La Fondazione Chizzolini è in relazioni ufficiali con l’Unesco

Chizzolini è in relazioni ufficiali con l'Unesco

La Fondazione Vittorino Chizzolini ha ottenuto un importante riconoscimento dall’Unesco. Di fatto la Fondazione, presieduta da Stefania Gandolfi, (la Cisl di Bergamo è nel CdA nella persona di Candida Sonzogni) con decreto del Direttore Generale dell’Unesco del 10 giugno 2021 è in relazioni ufficiali con l’Organizzazione delle Nazioni Unite per l’Educazione, la Scienza e la Cultura. E’ la prima Fondazione di Italia a raggiungere questo traguardo. La Fondazione 

«Noi abbiamo sempre lavorato sui temi che l’Unesco privilegia, in particolare sui diritti dell’uomo e sulla formazione degli insegnantispiega con orgoglio Stefania Gandolfi -. Nei nostri seminari sottolineiamo sempre come gli insegnanti siano il motore, il centro di sviluppo della scuola, che è uno stimolo per la crescita di tutta la comunità.

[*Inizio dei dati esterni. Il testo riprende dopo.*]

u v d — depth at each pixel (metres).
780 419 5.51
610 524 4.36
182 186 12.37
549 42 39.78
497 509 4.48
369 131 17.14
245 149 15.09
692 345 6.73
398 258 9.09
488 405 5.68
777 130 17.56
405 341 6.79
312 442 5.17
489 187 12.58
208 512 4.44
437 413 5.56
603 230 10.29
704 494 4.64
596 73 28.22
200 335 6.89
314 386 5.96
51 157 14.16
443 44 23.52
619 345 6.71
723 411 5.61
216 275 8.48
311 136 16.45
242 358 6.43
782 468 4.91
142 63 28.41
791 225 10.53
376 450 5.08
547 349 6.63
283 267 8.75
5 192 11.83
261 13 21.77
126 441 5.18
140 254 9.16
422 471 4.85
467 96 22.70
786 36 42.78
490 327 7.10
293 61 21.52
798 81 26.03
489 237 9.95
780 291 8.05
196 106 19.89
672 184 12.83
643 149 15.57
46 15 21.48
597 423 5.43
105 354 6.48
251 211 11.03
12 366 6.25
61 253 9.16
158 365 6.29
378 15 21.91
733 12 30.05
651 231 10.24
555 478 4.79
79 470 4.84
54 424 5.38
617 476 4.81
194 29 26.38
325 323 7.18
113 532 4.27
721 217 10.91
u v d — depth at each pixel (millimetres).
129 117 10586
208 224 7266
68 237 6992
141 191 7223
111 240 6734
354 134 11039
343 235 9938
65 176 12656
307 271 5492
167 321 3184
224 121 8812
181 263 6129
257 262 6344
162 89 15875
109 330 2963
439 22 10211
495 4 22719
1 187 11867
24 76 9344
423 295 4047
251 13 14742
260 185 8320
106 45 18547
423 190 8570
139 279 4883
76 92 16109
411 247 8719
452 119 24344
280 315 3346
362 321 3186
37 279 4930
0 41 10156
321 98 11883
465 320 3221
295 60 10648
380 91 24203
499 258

Il riconoscimento nasce da qui e dall’attività che facciamo sui diritti dell’uomo. Un altro aspetto valorizzato molto dall’Unesco sono i lavori che abbiamo fatto sulle condizioni necessarie per realizzare il diritto all’educazione, quelli sanciti dalle Nazioni Unite. Da lì siamo sempre partiti per le ricerche sul diritto all’educazione, chiedendoci come un sistema educativo può definire una legittimità democratica e quindi una procreazione di valori, che gli attori in campo devono costantemente promuovere attraverso l’educazione».

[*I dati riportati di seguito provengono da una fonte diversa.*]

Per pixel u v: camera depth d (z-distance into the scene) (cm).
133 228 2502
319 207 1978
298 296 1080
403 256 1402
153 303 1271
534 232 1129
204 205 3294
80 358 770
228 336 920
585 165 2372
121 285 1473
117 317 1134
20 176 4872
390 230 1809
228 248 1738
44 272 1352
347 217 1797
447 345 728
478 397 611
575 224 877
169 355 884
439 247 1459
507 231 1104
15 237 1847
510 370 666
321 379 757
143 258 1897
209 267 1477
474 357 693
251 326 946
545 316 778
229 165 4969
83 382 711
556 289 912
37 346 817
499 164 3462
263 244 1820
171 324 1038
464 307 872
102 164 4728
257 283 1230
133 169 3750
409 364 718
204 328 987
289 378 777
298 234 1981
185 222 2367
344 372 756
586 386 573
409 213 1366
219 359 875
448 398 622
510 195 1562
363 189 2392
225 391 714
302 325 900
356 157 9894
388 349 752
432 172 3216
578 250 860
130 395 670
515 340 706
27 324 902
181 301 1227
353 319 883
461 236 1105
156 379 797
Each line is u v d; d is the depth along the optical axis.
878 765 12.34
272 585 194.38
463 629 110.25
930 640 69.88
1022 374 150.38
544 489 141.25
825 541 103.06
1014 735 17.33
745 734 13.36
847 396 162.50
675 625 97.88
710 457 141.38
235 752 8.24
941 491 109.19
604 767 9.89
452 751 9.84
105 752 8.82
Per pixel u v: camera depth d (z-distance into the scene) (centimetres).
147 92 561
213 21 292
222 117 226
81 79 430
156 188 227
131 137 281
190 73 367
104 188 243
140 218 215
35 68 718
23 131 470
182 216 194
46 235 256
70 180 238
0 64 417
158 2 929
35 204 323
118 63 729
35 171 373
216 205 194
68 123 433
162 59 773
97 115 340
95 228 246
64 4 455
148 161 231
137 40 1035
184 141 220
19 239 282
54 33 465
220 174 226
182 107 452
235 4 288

Che effetti avrà sul vostro lavoro il raggiungimento di questo traguardo?

«Ci darà la possibilità di nuove aperture con culture e religioni diverse. Con il cappello Unesco si opera in qualunque contesto. All’Università di Niamey, in Niger, con la quale collaboriamo e dove sono quasi tutti di religione islamica, sono stati i primi a complimentarsi con noi. “Noi abbiamo un unico Dio – ci hanno detto – e con questo Dio andremo avanti e cammineremo insieme con più facilità”. Il cappello Unesco apre a un dialogo interculturale e interreligioso significativo. Questo riconoscimento per noi significa apertura ad altre culture e religioni, e poter potenziare la formazione degli insegnanti di ogni ordine e grado sui temi dei diritti dell’uomo, dell’educazione interculturale, della reciprocità, del riconoscimento delle persone, dell’interrelazione tra attori pubblici, privati e società civile. Formare gli insegnanti significa anche sottolineare la sussidiarietà tra questi attori e creare connessioni nella comunità».

Avrete quindi margini d’azione più ampi?

«Dal 2019, da quando siamo diventati Fondazione, abbiamo avviato progetti con l’Unesco, progetti che riguardavano Paesi dell’Africa, dell’Asia e dell’America Latina. In 2 anni abbiamo esaminato 28 Paesi, africani ma anche del Sud-est asiatico e dell’America latina, per vedere a che punto sono con i loro diritti. Siamo partiti dalla legislazione promossa dall’Unesco, le dichiarazioni, le convenzioni, le leggi di orientamento, i piani quinquennali, per capire se questi sono stati osservati e hanno aiutato il Paese a camminare oppure sono rimasti lettera morta. Abbiamo visto qual è l’importanza della governance di un sistema educativo e che tipo di sinergia questa governance riesce a promuovere tra le varie attività educative, mettendo al primo posto la cultura dei diritti dell’uomo e l’obiettivo del bene comune».

Lavorate per i giovani ma anche con i giovani.

«Un aspetto di cui l’Unesco ha sottolineato l’importanza. All’interno della Fondazione abbiamo un bel gruppo di giovani di alto livello. Alcuni hanno dottorati, altri hanno seguito corsi di perfezionamento, sono tutti ben preparati, il loro ruolo è diventato preponderante sia per il lavoro sui progetti sia per le decisioni che la Fondazione va prendendo».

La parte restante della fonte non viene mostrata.